**Exercise directions**
What you should copy is the line containing "769 309 92.6" and all lines after it in the entries below, exactly and without anything added.

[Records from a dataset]
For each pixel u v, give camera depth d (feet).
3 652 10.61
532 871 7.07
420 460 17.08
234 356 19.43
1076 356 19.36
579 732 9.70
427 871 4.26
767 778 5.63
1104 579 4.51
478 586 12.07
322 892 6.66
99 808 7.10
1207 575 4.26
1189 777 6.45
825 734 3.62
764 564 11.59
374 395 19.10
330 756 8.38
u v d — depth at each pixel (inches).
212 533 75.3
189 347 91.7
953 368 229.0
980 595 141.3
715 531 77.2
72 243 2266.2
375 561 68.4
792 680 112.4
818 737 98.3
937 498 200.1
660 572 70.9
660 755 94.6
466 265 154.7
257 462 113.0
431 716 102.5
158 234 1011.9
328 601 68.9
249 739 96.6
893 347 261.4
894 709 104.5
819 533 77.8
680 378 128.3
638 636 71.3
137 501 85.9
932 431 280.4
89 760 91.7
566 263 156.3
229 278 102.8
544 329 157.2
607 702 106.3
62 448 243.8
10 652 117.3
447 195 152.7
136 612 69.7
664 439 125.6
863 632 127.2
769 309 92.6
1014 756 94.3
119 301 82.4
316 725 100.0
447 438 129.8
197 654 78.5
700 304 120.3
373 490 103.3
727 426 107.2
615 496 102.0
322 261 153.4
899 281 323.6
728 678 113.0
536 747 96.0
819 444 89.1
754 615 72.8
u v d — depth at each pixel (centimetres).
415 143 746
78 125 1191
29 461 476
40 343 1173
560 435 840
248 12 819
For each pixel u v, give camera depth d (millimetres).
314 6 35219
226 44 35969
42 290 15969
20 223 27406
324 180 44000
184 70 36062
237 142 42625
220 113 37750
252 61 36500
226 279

**Expected answer**
769 309 92.6
1014 756 94.3
119 301 82.4
316 725 100.0
447 438 129.8
197 654 78.5
700 304 120.3
373 490 103.3
727 426 107.2
615 496 102.0
322 261 153.4
899 281 323.6
728 678 113.0
536 747 96.0
819 444 89.1
754 615 72.8
u v d — depth at each pixel (centimetres).
415 143 746
78 125 1191
29 461 476
40 343 1173
560 435 840
248 12 819
For each pixel u v, give camera depth d (millimetres).
314 6 35219
226 44 35969
42 290 15969
20 223 27406
324 180 44000
184 70 36062
237 142 42625
220 113 37750
252 61 36500
226 279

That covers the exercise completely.